Calvície: Universidade do Porto procura encontrar soluçãoNotícias de Saúde

Quinta, 30 de Março de 2017 | 25 Visualizações

Fonte de imagem: History

O Instituto de Investigação e Inovação em Saúde (i3S), da Universidade do Porto, anunciou a criação de uma parceria com uma clínica privada para desenvolver investigação destinada a encontrar solução para a calvície, noticiou a agência Lusa.
 
“Numa relação clara entre o setor clínico privado, a investigação em biologia e a investigação aplicada em bioengenharia, pretende-se desenvolver investigação em células estaminais de folículos capilares com vista à resolução da calvície”, afirma o I3s.

********************

§ **Questões a responder**
**a.** A notícia sobre a calvície confirma cada uma destas afirmações? Responda sim ou não a cada uma e cite as palavras do texto que o decidem.
(i) A parceria do i3S foi feita com uma clínica pública.
(ii) A investigação incide em células estaminais de folículos capilares.
(iii) A notícia foi dada pela agência Lusa.
**b.** Segundo a notícia sobre a calvície:
(i) Em que data foi publicada?
(ii) A que universidade pertence o i3S?
(iii) Que três áreas se relacionam nesta parceria?

********************

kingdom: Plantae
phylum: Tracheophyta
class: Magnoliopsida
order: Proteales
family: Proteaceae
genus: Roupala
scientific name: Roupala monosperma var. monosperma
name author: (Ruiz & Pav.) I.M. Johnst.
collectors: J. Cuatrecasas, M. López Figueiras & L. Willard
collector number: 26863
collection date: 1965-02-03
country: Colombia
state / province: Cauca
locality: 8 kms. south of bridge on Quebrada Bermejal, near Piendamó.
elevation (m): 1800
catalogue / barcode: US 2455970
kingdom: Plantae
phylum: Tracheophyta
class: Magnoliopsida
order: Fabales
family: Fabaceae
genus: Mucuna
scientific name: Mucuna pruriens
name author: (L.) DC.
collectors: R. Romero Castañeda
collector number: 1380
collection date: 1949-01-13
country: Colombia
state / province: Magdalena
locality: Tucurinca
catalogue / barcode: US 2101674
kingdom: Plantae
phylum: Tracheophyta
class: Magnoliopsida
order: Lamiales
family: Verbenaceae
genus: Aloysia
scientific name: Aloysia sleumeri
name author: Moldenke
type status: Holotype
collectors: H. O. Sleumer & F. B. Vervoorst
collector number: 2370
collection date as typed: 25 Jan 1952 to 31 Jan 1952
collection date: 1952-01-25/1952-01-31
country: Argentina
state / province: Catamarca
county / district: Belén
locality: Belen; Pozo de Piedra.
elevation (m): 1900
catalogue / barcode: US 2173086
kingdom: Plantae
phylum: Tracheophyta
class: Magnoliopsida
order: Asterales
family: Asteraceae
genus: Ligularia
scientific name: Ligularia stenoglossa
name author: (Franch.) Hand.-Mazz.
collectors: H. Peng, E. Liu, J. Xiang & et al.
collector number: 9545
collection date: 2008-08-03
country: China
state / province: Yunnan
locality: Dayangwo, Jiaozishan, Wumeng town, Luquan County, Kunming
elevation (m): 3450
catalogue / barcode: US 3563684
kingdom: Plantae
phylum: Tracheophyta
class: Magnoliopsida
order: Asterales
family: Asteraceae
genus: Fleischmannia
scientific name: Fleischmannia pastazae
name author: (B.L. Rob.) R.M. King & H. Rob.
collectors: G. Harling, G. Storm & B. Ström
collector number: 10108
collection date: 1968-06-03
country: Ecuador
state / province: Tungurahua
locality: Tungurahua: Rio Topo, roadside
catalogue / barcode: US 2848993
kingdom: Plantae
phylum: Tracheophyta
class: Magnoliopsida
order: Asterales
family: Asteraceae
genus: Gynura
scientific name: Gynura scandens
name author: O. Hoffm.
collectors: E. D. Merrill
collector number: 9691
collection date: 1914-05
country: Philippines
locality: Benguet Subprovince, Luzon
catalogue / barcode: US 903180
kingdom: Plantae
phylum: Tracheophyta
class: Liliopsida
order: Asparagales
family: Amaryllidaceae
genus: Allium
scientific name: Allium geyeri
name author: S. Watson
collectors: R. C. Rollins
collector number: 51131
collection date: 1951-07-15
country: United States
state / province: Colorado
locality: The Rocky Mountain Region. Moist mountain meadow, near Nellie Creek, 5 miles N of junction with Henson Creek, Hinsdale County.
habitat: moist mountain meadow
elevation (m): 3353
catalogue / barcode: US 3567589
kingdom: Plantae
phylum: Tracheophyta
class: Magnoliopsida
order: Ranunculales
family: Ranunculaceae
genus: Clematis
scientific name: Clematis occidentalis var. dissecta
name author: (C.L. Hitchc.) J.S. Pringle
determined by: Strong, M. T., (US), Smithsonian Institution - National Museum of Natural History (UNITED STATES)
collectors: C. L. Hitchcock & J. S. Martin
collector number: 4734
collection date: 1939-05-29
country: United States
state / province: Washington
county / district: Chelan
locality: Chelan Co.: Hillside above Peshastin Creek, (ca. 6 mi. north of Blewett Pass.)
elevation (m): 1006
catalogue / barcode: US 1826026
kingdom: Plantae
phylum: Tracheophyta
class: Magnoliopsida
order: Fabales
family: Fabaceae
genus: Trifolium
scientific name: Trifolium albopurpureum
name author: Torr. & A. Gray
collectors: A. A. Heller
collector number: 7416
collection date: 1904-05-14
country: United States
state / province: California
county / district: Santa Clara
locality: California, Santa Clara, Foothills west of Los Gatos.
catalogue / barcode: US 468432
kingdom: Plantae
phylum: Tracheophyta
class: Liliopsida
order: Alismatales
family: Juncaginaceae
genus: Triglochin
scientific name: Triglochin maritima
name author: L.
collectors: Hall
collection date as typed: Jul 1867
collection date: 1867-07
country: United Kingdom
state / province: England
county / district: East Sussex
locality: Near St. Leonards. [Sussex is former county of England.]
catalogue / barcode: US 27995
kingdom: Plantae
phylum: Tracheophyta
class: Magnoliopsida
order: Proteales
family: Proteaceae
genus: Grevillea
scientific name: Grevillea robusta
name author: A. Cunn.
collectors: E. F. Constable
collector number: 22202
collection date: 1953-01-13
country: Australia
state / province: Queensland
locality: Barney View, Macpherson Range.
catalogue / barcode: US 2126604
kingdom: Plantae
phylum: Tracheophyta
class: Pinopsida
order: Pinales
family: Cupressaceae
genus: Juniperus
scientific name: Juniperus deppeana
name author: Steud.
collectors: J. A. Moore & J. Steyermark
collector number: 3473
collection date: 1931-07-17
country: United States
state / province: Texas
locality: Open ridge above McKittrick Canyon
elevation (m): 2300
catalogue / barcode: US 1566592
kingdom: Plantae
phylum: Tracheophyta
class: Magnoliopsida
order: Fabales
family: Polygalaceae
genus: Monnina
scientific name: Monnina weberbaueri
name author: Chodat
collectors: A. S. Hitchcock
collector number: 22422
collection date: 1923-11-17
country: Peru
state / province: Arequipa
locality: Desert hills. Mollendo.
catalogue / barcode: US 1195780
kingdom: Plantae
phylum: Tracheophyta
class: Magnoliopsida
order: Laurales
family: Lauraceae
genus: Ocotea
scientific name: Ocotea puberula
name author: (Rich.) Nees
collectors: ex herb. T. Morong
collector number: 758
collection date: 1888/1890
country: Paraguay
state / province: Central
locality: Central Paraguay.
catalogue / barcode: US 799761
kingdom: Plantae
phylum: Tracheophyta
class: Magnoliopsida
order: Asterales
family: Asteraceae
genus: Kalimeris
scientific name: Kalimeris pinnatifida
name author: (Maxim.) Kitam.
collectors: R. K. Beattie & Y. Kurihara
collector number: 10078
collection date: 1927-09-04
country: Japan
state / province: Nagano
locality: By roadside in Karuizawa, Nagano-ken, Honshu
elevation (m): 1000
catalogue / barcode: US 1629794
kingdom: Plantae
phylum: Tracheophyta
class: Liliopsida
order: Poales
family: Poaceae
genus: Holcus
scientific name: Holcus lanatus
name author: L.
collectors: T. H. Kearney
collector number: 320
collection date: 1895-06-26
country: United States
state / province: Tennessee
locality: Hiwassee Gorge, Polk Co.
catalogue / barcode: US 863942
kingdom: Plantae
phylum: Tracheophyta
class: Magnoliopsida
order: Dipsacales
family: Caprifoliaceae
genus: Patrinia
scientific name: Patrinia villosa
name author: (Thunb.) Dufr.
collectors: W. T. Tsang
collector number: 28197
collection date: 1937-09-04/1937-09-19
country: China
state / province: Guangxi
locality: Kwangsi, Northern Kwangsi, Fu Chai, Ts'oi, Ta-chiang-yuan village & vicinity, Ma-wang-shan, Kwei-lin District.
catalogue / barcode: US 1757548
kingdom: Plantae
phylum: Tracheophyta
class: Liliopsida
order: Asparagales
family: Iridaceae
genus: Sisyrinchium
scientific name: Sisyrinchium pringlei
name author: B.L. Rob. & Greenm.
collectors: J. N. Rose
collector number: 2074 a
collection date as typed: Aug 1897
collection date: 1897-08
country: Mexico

********************

§ **Soluções das tarefas**
**a.**
(i) Não: "uma parceria com uma clínica privada"
(ii) Sim: "pretende-se desenvolver investigação em células estaminais de folículos capilares"
(iii) Sim: "noticiou a agência Lusa"

**b.**
(i) Quinta, 30 de Março de 2017.
(ii) À Universidade do Porto.
(iii) O setor clínico privado, a investigação em biologia e a investigação aplicada em bioengenharia.